*** DATASET EXCERPTS ***

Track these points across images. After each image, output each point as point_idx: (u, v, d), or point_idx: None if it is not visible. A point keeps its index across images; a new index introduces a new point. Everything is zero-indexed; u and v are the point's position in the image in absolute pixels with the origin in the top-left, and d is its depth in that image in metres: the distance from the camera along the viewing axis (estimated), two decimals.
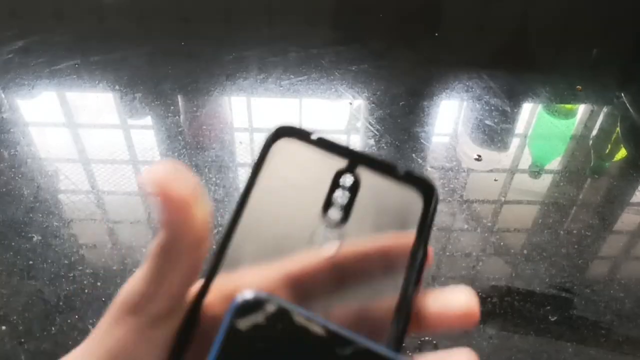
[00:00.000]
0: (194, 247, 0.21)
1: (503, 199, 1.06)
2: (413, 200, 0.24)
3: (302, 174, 0.24)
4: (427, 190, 0.23)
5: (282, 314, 0.20)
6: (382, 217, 0.24)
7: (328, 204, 0.24)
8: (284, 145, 0.24)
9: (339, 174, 0.24)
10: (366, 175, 0.24)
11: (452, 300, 0.24)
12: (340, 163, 0.24)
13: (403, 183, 0.24)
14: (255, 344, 0.20)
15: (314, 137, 0.24)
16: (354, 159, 0.24)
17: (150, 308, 0.21)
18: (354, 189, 0.24)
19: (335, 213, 0.24)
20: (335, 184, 0.24)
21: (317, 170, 0.24)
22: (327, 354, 0.20)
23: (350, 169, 0.24)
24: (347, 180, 0.24)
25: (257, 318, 0.20)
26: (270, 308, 0.20)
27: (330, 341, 0.20)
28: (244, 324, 0.20)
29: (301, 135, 0.24)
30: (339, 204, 0.24)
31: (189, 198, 0.20)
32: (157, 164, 0.21)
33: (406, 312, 0.22)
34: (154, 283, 0.21)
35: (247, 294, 0.20)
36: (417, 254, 0.23)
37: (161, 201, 0.20)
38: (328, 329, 0.20)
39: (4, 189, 1.02)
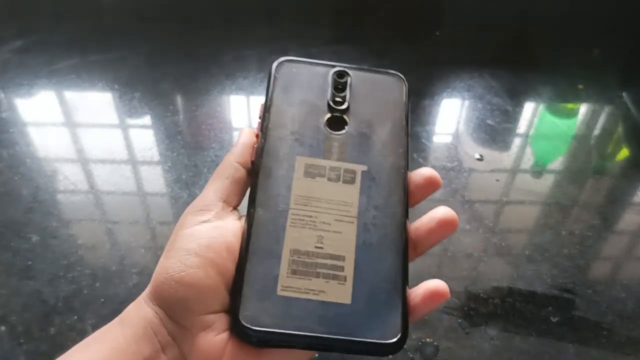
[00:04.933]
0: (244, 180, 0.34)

*** End of DATASET EXCERPTS ***

▶ [EXERCISE INSTRUCTIONS]: Above are the records; give them all again exactly, apart from the pictures.

▶ [ANSWER AREA]:
Track these points across images. After each image, output each point as point_idx: (u, v, d), or point_idx: None if it is not visible. A point keeps its index across images; a new index introduces a new point. Everything is zero-indexed; u and v are the point's position in the image in absolute pixels with the origin in the top-left, and d is its depth in that image in metres: the distance from the camera along the viewing axis (estimated), two decimals.
[00:00.000]
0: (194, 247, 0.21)
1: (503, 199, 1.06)
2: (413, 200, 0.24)
3: (302, 174, 0.24)
4: (427, 190, 0.23)
5: (282, 314, 0.20)
6: (382, 217, 0.24)
7: (328, 204, 0.24)
8: (284, 145, 0.24)
9: (339, 174, 0.24)
10: (366, 175, 0.24)
11: (452, 300, 0.24)
12: (340, 163, 0.24)
13: (403, 183, 0.24)
14: (255, 344, 0.20)
15: (314, 137, 0.24)
16: (354, 159, 0.24)
17: (150, 308, 0.21)
18: (354, 189, 0.24)
19: (335, 213, 0.24)
20: (335, 184, 0.24)
21: (317, 170, 0.24)
22: (327, 354, 0.20)
23: (350, 169, 0.24)
24: (347, 180, 0.24)
25: (257, 318, 0.20)
26: (270, 308, 0.20)
27: (330, 341, 0.20)
28: (244, 324, 0.20)
29: (301, 135, 0.24)
30: (339, 204, 0.24)
31: (189, 198, 0.20)
32: (157, 164, 0.21)
33: (406, 312, 0.22)
34: (154, 283, 0.21)
35: (247, 294, 0.20)
36: (417, 254, 0.23)
37: (161, 201, 0.20)
38: (328, 329, 0.20)
39: (4, 189, 1.02)
[00:04.933]
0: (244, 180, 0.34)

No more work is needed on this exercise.